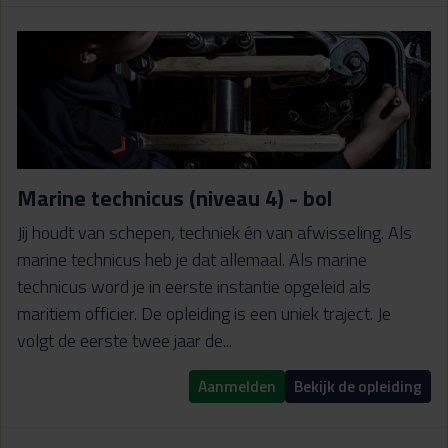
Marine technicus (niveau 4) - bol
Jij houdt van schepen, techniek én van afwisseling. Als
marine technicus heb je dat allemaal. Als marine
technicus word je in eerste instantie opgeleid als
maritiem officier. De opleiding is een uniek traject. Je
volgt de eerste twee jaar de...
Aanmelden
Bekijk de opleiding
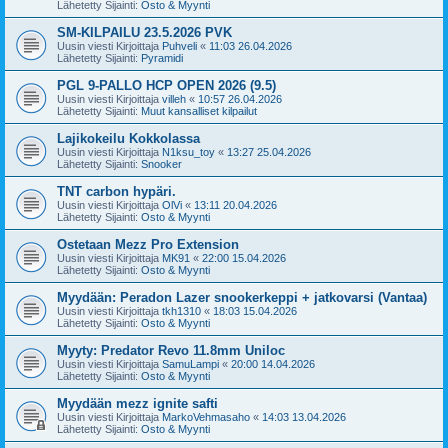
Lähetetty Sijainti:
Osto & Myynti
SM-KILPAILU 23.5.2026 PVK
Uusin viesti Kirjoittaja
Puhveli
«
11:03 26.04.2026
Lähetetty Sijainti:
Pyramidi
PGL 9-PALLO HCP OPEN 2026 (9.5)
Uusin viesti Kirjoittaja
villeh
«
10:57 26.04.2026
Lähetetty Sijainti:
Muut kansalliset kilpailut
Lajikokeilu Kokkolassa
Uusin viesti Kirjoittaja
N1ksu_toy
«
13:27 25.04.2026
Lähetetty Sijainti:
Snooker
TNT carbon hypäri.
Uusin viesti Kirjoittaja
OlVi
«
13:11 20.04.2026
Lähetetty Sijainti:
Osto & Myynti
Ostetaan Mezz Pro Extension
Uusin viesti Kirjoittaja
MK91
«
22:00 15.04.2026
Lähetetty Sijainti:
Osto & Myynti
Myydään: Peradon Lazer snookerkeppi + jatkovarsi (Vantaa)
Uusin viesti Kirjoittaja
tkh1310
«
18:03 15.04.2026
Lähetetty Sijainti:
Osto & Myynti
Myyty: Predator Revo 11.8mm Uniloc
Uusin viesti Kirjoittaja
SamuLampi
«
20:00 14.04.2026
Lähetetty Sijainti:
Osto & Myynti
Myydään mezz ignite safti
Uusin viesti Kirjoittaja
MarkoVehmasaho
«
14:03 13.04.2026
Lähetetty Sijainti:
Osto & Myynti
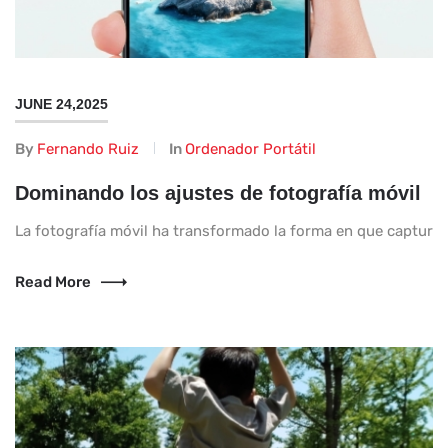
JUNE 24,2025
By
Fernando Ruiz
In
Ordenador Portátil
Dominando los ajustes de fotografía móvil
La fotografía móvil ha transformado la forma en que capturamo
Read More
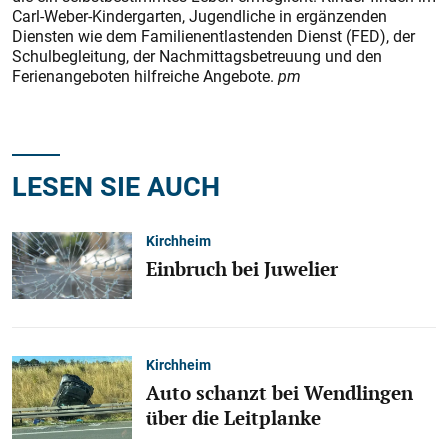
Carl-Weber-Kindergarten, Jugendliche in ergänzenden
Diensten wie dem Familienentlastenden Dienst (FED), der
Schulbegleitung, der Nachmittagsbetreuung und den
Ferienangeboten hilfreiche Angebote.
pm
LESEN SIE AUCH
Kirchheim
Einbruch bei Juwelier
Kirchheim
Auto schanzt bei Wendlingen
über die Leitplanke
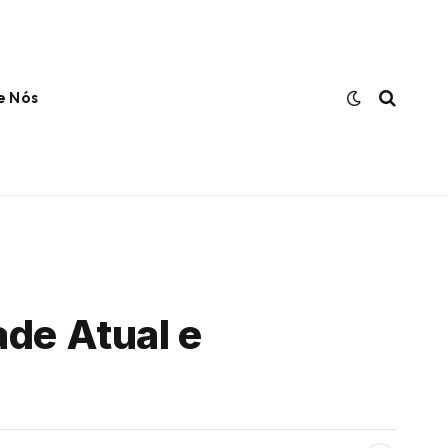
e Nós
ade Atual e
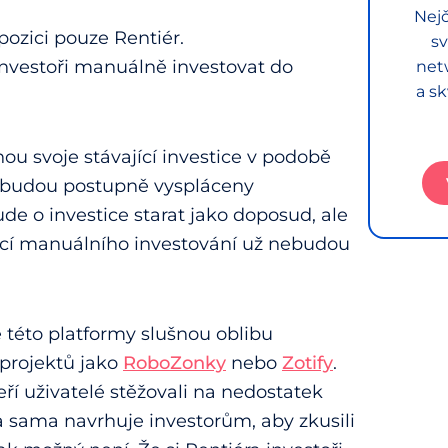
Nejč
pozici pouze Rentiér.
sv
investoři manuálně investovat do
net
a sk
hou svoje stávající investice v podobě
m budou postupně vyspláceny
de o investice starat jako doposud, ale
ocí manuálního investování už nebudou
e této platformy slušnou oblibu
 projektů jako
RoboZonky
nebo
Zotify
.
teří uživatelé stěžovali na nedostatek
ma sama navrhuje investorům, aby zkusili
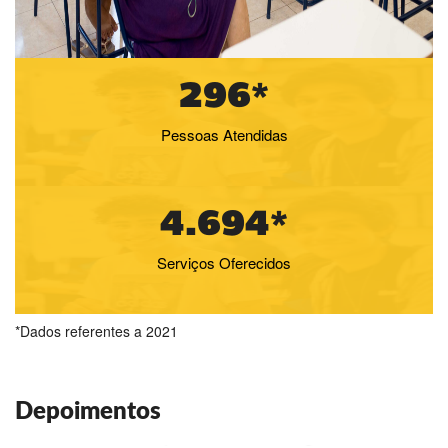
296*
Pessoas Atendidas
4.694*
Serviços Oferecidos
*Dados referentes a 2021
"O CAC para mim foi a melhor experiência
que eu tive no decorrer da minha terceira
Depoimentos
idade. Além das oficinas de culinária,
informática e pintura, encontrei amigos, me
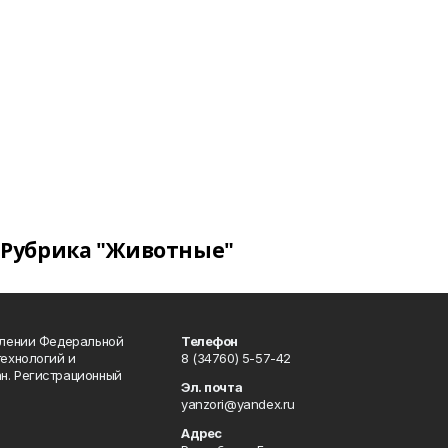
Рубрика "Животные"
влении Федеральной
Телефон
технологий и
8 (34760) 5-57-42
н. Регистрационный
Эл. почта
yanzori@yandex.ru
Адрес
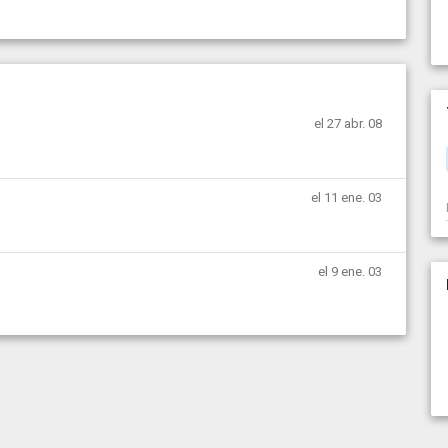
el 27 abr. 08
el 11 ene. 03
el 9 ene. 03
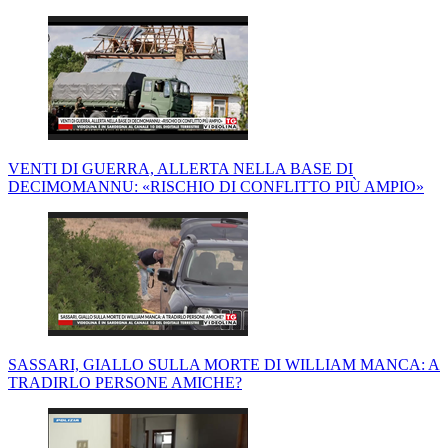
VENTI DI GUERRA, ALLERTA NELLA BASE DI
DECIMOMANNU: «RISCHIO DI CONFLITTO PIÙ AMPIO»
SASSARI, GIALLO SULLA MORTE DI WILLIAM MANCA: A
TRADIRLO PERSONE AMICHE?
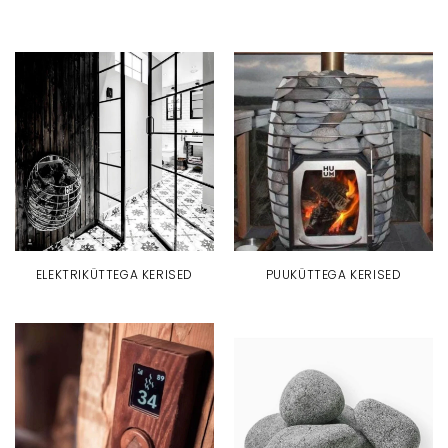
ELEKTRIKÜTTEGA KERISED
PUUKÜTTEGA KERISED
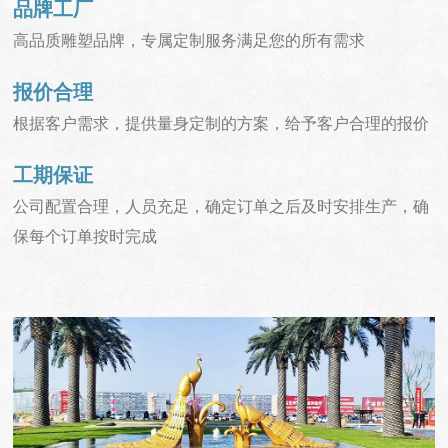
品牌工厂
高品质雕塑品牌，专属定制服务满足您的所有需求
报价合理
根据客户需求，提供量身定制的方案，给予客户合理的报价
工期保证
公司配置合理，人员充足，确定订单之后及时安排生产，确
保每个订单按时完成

Problem to solve: Leaving the pictures aside, repeat the data above exactly.

Answer:
Marine technicus (niveau 4) - bol
Jij houdt van schepen, techniek én van afwisseling. Als
marine technicus heb je dat allemaal. Als marine
technicus word je in eerste instantie opgeleid als
maritiem officier. De opleiding is een uniek traject. Je
volgt de eerste twee jaar de...
Aanmelden
Bekijk de opleiding
Lähetetty Sijainti:
Osto & Myynti
SM-KILPAILU 23.5.2026 PVK
Uusin viesti Kirjoittaja
Puhveli
«
11:03 26.04.2026
Lähetetty Sijainti:
Pyramidi
PGL 9-PALLO HCP OPEN 2026 (9.5)
Uusin viesti Kirjoittaja
villeh
«
10:57 26.04.2026
Lähetetty Sijainti:
Muut kansalliset kilpailut
Lajikokeilu Kokkolassa
Uusin viesti Kirjoittaja
N1ksu_toy
«
13:27 25.04.2026
Lähetetty Sijainti:
Snooker
TNT carbon hypäri.
Uusin viesti Kirjoittaja
OlVi
«
13:11 20.04.2026
Lähetetty Sijainti:
Osto & Myynti
Ostetaan Mezz Pro Extension
Uusin viesti Kirjoittaja
MK91
«
22:00 15.04.2026
Lähetetty Sijainti:
Osto & Myynti
Myydään: Peradon Lazer snookerkeppi + jatkovarsi (Vantaa)
Uusin viesti Kirjoittaja
tkh1310
«
18:03 15.04.2026
Lähetetty Sijainti:
Osto & Myynti
Myyty: Predator Revo 11.8mm Uniloc
Uusin viesti Kirjoittaja
SamuLampi
«
20:00 14.04.2026
Lähetetty Sijainti:
Osto & Myynti
Myydään mezz ignite safti
Uusin viesti Kirjoittaja
MarkoVehmasaho
«
14:03 13.04.2026
Lähetetty Sijainti:
Osto & Myynti
JUNE 24,2025
By
Fernando Ruiz
In
Ordenador Portátil
Dominando los ajustes de fotografía móvil
La fotografía móvil ha transformado la forma en que capturamo
Read More
Carl-Weber-Kindergarten, Jugendliche in ergänzenden
Diensten wie dem Familienentlastenden Dienst (FED), der
Schulbegleitung, der Nachmittagsbetreuung und den
Ferienangeboten hilfreiche Angebote.
pm
LESEN SIE AUCH
Kirchheim
Einbruch bei Juwelier
Kirchheim
Auto schanzt bei Wendlingen
über die Leitplanke
e Nós
ade Atual e
Nejč
pozici pouze Rentiér.
sv
investoři manuálně investovat do
net
a sk
hou svoje stávající investice v podobě
m budou postupně vyspláceny
de o investice starat jako doposud, ale
ocí manuálního investování už nebudou
e této platformy slušnou oblibu
 projektů jako
RoboZonky
nebo
Zotify
.
teří uživatelé stěžovali na nedostatek
ma sama navrhuje investorům, aby zkusili
296*
Pessoas Atendidas
4.694*
Serviços Oferecidos
*Dados referentes a 2021
"O CAC para mim foi a melhor experiência
que eu tive no decorrer da minha terceira
Depoimentos
idade. Além das oficinas de culinária,
informática e pintura, encontrei amigos, me
Рубрика "Животные"
влении Федеральной
Телефон
технологий и
8 (34760) 5-57-42
н. Регистрационный
Эл. почта
yanzori@yandex.ru
Адрес
el 27 abr. 08
el 11 ene. 03
el 9 ene. 03
VENTI DI GUERRA, ALLERTA NELLA BASE DI
DECIMOMANNU: «RISCHIO DI CONFLITTO PIÙ AMPIO»
SASSARI, GIALLO SULLA MORTE DI WILLIAM MANCA: A
TRADIRLO PERSONE AMICHE?
ELEKTRIKÜTTEGA KERISED
PUUKÜTTEGA KERISED
品牌工厂
高品质雕塑品牌，专属定制服务满足您的所有需求
报价合理
根据客户需求，提供量身定制的方案，给予客户合理的报价
工期保证
公司配置合理，人员充足，确定订单之后及时安排生产，确
保每个订单按时完成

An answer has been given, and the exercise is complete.